For cDNA claims, Justice Thomas issued nothing more than the following terse statement:
cDNA does not present the same obstacles to patentability as naturally occurring, isolated DNA segments. As already explained, creation of a cDNA sequence from mRNA results in an exons-only molecule that is not naturally occurring. Petitioners concede that cDNA differs from natural DNA in that "the non-coding regions have been removed." Brief for Petitioners 49. They nevertheless argue that cDNA is not patent eligible because "[t]he nucleotide sequence of cDNA is dictated by nature, not by the lab technician." Id., at 51. That may be so, but the lab technician unquestionably creates something new when cDNA is made. cDNA retains the naturally occurring exons of DNA, but it is distinct from the DNA from which it was derived. As a result, cDNA is not a "product of nature" and is patent eligible under §101, except insofar as very short series of DNA may have no intervening introns to remove when creating cDNA. In that situation, a short strand of cDNA may be indistinguishable from natural DNA.
Op. at pp. 16-17. Although he dropped a footnote stating that "[w]e express no opinion whether cDNA satisfies the other statutory requirements of patentability" (Id., p. 17 n. 9), none of the types of "inventive concept" analyses the Federal Circuit wrestled over in the CLS case was provided.
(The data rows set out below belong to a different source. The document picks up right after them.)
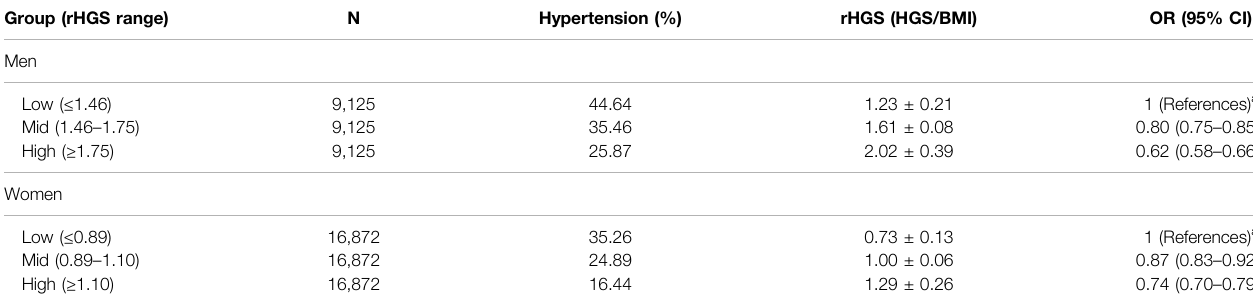
TABLE 2 | Odds ratios for hypertension according to sex-speci fi c tertiles of rHGS. Group (rHGS range) N Hypertension (%) rHGS (HGS/BMI)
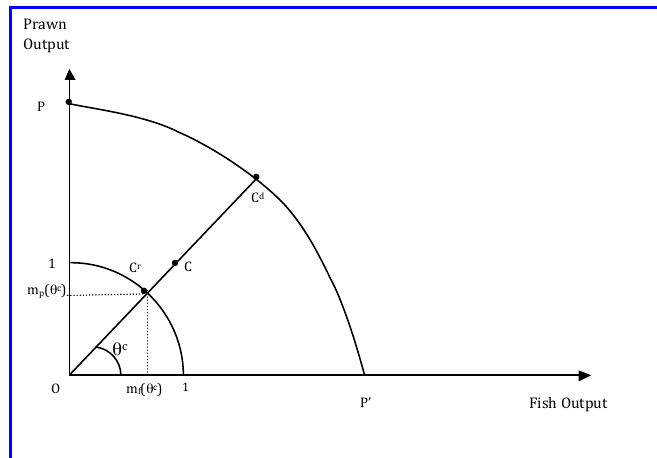
Figure 1. Graphical presentation of the ray production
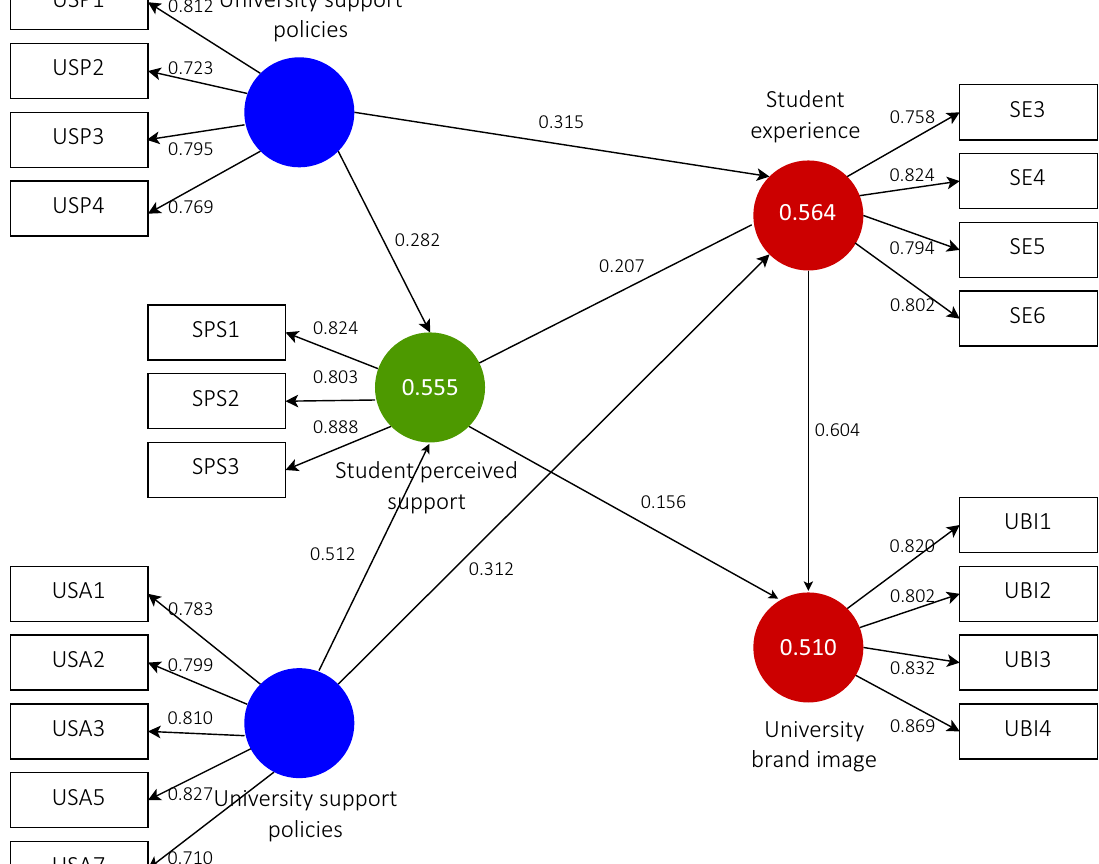
Figure 2. Modeling results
Justice Scalia's equally terse concurrence also does not address the "inventive concept" issue as it relates to cDNA. "[T]he portion of DNA isolated from its natural state sought to be patented is identical to that portion of the DNA in its natural state; and that complementary DNA (cDNA) is a synthetic creation not normally present in nature." Scalia Concurrence, p. 1.
There is no question that producing cDNA is and was a well-understood, routine, conventional activity, but that didn't seem to trouble Justice Thomas or the rest of the Supreme Court. If it is enough that the lab technician is, as Justice Thomas notes, "unquestionably creat[ing] something new," regardless of how routine such a step is during the relevant time period, what does that mean for the "inventive concept" concept? Or is it that the Supreme Court believes the "inventive concept" test is limited to method claims, and these claims are directed to compounds?
Note, too, that not all cDNA may be patentable: A "very short series of DNA may have no intervening introns to remove when creating cDNA. In that situation, a short strand of cDNA may be indistinguishable from natural DNA." Op. at 17.